* _Work instructions_
Repeat every record exactly as written, but leave out the pictures.

* _Records supplied_
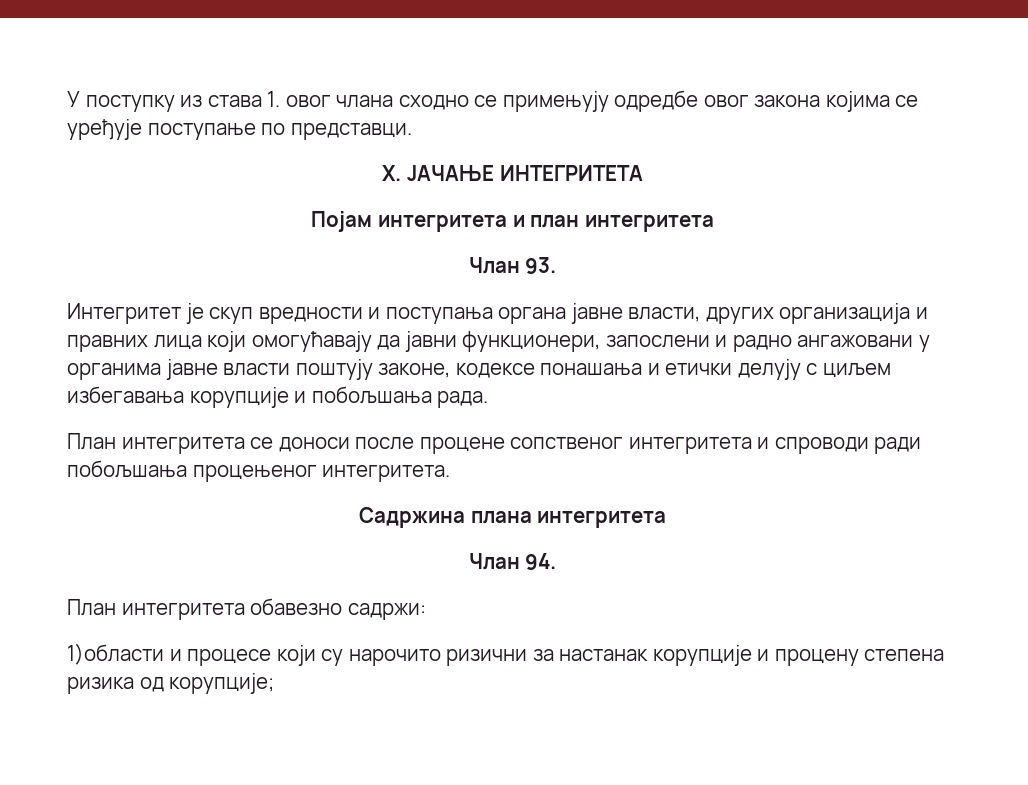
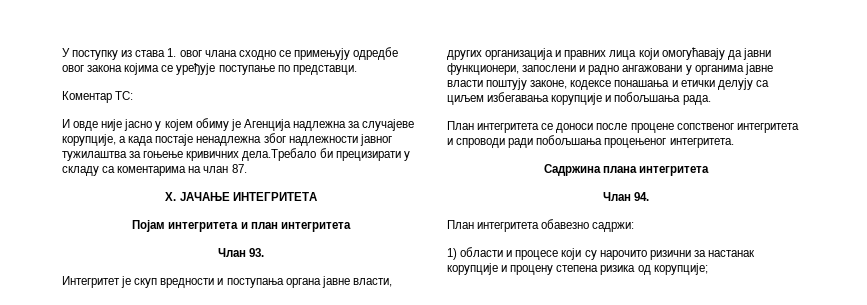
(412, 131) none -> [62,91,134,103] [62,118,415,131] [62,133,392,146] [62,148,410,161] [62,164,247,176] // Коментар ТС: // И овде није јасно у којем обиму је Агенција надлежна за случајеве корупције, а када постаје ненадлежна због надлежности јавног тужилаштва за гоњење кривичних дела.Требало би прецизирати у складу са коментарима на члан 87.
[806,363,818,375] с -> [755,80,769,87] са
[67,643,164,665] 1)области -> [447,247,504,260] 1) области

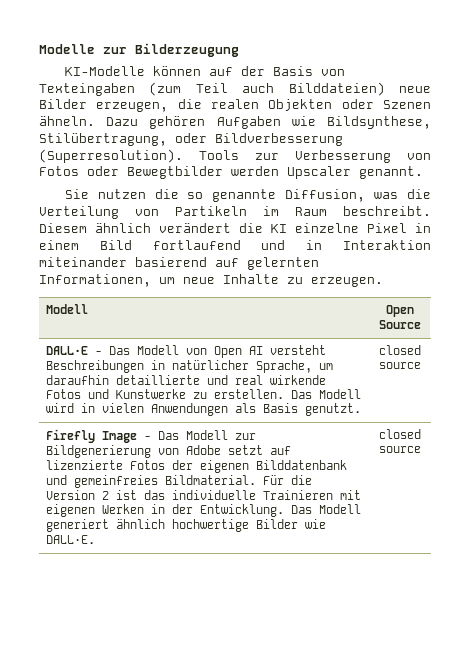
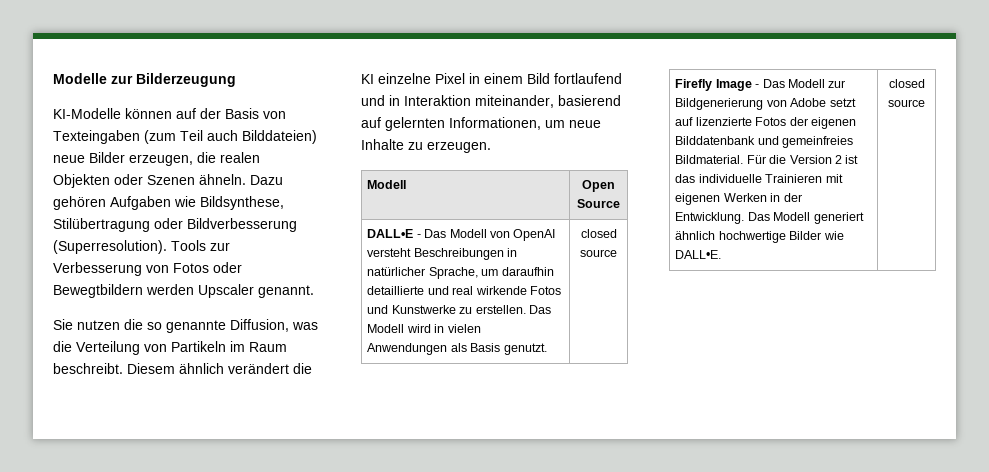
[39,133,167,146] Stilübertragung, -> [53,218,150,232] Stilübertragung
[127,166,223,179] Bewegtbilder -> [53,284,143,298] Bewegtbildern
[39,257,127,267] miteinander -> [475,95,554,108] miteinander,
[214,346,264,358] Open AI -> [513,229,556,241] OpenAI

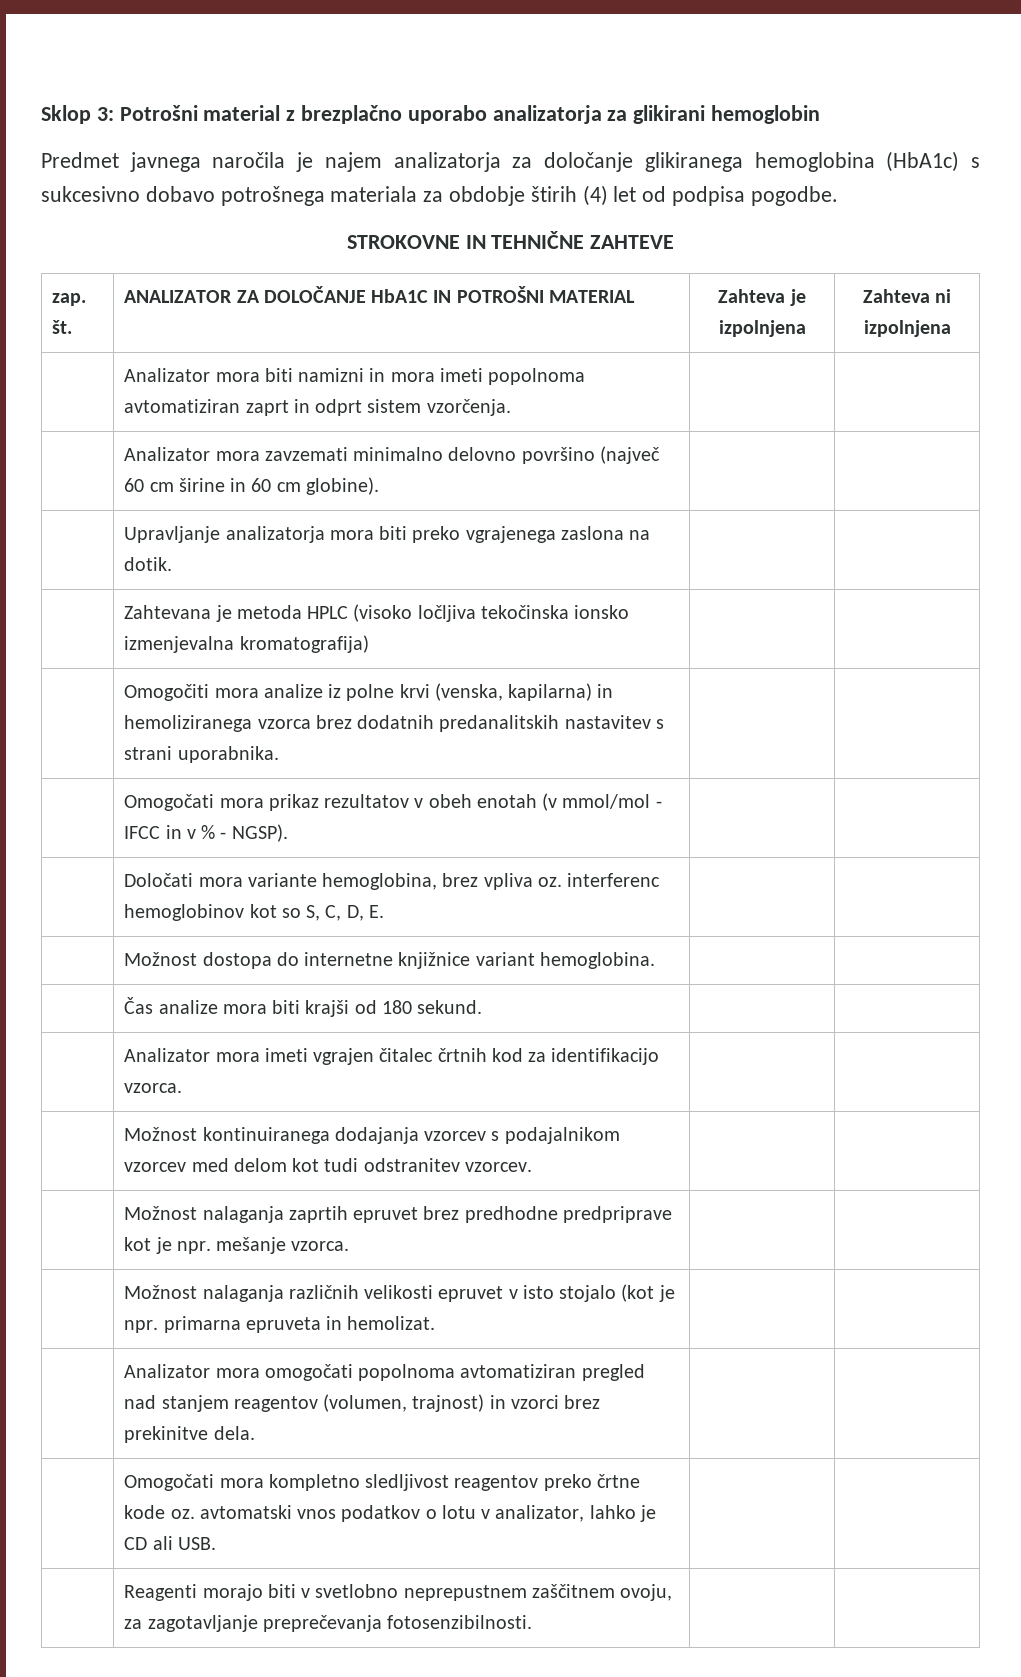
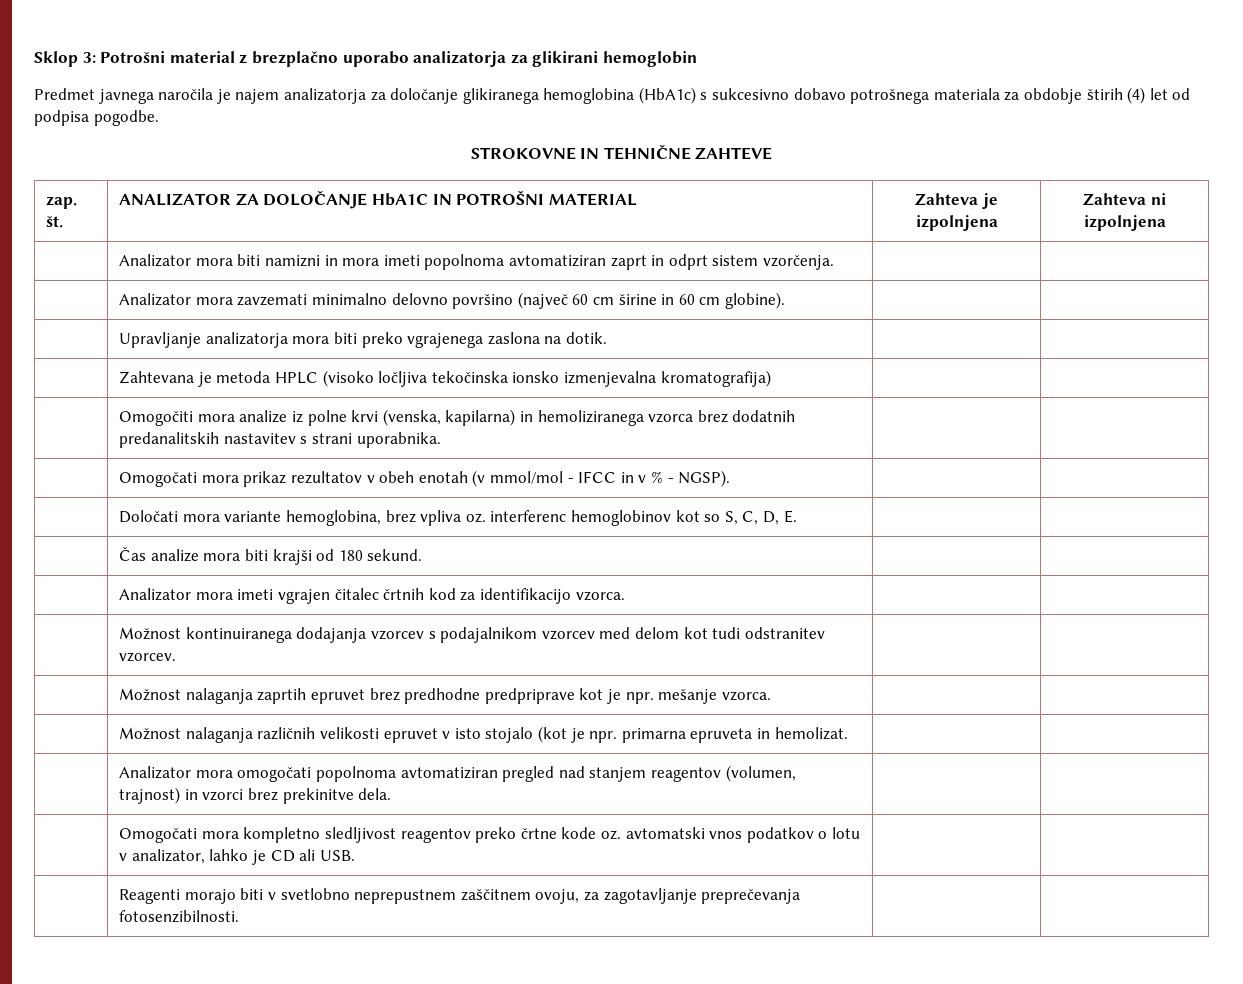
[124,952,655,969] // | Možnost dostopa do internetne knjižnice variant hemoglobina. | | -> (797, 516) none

* _Answer section_
(412, 131) none -> [62,91,134,103] [62,118,415,131] [62,133,392,146] [62,148,410,161] [62,164,247,176] // Коментар ТС: // И овде није јасно у којем обиму је Агенција надлежна за случајеве корупције, а када постаје ненадлежна због надлежности јавног тужилаштва за гоњење кривичних дела.Требало би прецизирати у складу са коментарима на члан 87.
[806,363,818,375] с -> [755,80,769,87] са
[67,643,164,665] 1)области -> [447,247,504,260] 1) области

[39,133,167,146] Stilübertragung, -> [53,218,150,232] Stilübertragung
[127,166,223,179] Bewegtbilder -> [53,284,143,298] Bewegtbildern
[39,257,127,267] miteinander -> [475,95,554,108] miteinander,
[214,346,264,358] Open AI -> [513,229,556,241] OpenAI

[124,952,655,969] // | Možnost dostopa do internetne knjižnice variant hemoglobina. | | -> (797, 516) none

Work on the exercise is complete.